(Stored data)
▽

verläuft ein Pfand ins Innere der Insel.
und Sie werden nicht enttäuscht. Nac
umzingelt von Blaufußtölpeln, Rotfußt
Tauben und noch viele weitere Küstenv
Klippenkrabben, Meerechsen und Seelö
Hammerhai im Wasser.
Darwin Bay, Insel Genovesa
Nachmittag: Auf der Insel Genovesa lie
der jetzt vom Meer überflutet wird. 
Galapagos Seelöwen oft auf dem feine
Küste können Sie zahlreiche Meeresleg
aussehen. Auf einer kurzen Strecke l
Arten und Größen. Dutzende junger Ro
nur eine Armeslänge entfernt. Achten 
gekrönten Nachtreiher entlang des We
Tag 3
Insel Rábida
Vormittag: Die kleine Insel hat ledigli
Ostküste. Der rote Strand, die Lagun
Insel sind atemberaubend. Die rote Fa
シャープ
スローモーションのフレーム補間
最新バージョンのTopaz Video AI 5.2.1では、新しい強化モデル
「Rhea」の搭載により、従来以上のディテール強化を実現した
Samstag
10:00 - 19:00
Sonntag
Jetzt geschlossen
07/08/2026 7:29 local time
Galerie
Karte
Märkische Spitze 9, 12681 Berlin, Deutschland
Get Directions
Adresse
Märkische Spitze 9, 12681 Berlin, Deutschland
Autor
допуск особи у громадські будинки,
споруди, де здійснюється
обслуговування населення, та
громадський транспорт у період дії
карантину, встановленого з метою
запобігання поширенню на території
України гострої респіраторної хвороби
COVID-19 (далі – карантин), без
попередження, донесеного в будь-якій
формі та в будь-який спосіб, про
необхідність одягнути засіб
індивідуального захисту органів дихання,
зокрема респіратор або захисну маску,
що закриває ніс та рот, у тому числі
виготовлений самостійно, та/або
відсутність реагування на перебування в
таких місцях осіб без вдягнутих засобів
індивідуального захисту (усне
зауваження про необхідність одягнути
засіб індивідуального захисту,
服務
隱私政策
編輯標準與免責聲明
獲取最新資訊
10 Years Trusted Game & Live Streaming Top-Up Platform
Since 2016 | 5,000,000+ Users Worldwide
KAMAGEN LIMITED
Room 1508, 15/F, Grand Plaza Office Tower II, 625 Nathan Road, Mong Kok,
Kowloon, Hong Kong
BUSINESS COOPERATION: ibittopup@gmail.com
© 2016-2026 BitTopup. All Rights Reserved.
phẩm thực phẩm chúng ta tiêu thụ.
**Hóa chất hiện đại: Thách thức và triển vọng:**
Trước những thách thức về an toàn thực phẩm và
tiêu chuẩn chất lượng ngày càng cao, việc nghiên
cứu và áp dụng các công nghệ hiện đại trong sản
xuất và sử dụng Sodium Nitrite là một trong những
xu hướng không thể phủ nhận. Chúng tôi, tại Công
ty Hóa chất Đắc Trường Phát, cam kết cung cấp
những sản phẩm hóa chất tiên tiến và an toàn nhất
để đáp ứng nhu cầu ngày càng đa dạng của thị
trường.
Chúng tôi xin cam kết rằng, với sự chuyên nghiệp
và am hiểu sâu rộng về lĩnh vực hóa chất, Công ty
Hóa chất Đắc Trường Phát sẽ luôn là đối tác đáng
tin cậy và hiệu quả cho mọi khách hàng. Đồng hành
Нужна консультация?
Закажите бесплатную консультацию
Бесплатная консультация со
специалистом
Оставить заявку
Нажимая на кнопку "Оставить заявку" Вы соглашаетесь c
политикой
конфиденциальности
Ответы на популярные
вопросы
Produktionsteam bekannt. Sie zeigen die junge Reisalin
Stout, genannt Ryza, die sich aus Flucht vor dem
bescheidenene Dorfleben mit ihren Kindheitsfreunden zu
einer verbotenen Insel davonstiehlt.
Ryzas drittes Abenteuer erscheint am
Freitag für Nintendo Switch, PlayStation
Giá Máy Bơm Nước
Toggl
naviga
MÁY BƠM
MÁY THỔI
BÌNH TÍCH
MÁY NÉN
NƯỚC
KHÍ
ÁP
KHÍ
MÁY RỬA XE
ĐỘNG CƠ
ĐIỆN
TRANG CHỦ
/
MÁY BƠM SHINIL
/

△

Give back the data above exactly as it appears.

§ Written answer:
verläuft ein Pfand ins Innere der Insel.
und Sie werden nicht enttäuscht. Nac
umzingelt von Blaufußtölpeln, Rotfußt
Tauben und noch viele weitere Küstenv
Klippenkrabben, Meerechsen und Seelö
Hammerhai im Wasser.
Darwin Bay, Insel Genovesa
Nachmittag: Auf der Insel Genovesa lie
der jetzt vom Meer überflutet wird. 
Galapagos Seelöwen oft auf dem feine
Küste können Sie zahlreiche Meeresleg
aussehen. Auf einer kurzen Strecke l
Arten und Größen. Dutzende junger Ro
nur eine Armeslänge entfernt. Achten 
gekrönten Nachtreiher entlang des We
Tag 3
Insel Rábida
Vormittag: Die kleine Insel hat ledigli
Ostküste. Der rote Strand, die Lagun
Insel sind atemberaubend. Die rote Fa
シャープ
スローモーションのフレーム補間
最新バージョンのTopaz Video AI 5.2.1では、新しい強化モデル
「Rhea」の搭載により、従来以上のディテール強化を実現した
Samstag
10:00 - 19:00
Sonntag
Jetzt geschlossen
07/08/2026 7:29 local time
Galerie
Karte
Märkische Spitze 9, 12681 Berlin, Deutschland
Get Directions
Adresse
Märkische Spitze 9, 12681 Berlin, Deutschland
Autor
допуск особи у громадські будинки,
споруди, де здійснюється
обслуговування населення, та
громадський транспорт у період дії
карантину, встановленого з метою
запобігання поширенню на території
України гострої респіраторної хвороби
COVID-19 (далі – карантин), без
попередження, донесеного в будь-якій
формі та в будь-який спосіб, про
необхідність одягнути засіб
індивідуального захисту органів дихання,
зокрема респіратор або захисну маску,
що закриває ніс та рот, у тому числі
виготовлений самостійно, та/або
відсутність реагування на перебування в
таких місцях осіб без вдягнутих засобів
індивідуального захисту (усне
зауваження про необхідність одягнути
засіб індивідуального захисту,
服務
隱私政策
編輯標準與免責聲明
獲取最新資訊
10 Years Trusted Game & Live Streaming Top-Up Platform
Since 2016 | 5,000,000+ Users Worldwide
KAMAGEN LIMITED
Room 1508, 15/F, Grand Plaza Office Tower II, 625 Nathan Road, Mong Kok,
Kowloon, Hong Kong
BUSINESS COOPERATION: ibittopup@gmail.com
© 2016-2026 BitTopup. All Rights Reserved.
phẩm thực phẩm chúng ta tiêu thụ.
**Hóa chất hiện đại: Thách thức và triển vọng:**
Trước những thách thức về an toàn thực phẩm và
tiêu chuẩn chất lượng ngày càng cao, việc nghiên
cứu và áp dụng các công nghệ hiện đại trong sản
xuất và sử dụng Sodium Nitrite là một trong những
xu hướng không thể phủ nhận. Chúng tôi, tại Công
ty Hóa chất Đắc Trường Phát, cam kết cung cấp
những sản phẩm hóa chất tiên tiến và an toàn nhất
để đáp ứng nhu cầu ngày càng đa dạng của thị
trường.
Chúng tôi xin cam kết rằng, với sự chuyên nghiệp
và am hiểu sâu rộng về lĩnh vực hóa chất, Công ty
Hóa chất Đắc Trường Phát sẽ luôn là đối tác đáng
tin cậy và hiệu quả cho mọi khách hàng. Đồng hành
Нужна консультация?
Закажите бесплатную консультацию
Бесплатная консультация со
специалистом
Оставить заявку
Нажимая на кнопку "Оставить заявку" Вы соглашаетесь c
политикой
конфиденциальности
Ответы на популярные
вопросы
Produktionsteam bekannt. Sie zeigen die junge Reisalin
Stout, genannt Ryza, die sich aus Flucht vor dem
bescheidenene Dorfleben mit ihren Kindheitsfreunden zu
einer verbotenen Insel davonstiehlt.
Ryzas drittes Abenteuer erscheint am
Freitag für Nintendo Switch, PlayStation
Giá Máy Bơm Nước
Toggl
naviga
MÁY BƠM
MÁY THỔI
BÌNH TÍCH
MÁY NÉN
NƯỚC
KHÍ
ÁP
KHÍ
MÁY RỬA XE
ĐỘNG CƠ
ĐIỆN
TRANG CHỦ
/
MÁY BƠM SHINIL
/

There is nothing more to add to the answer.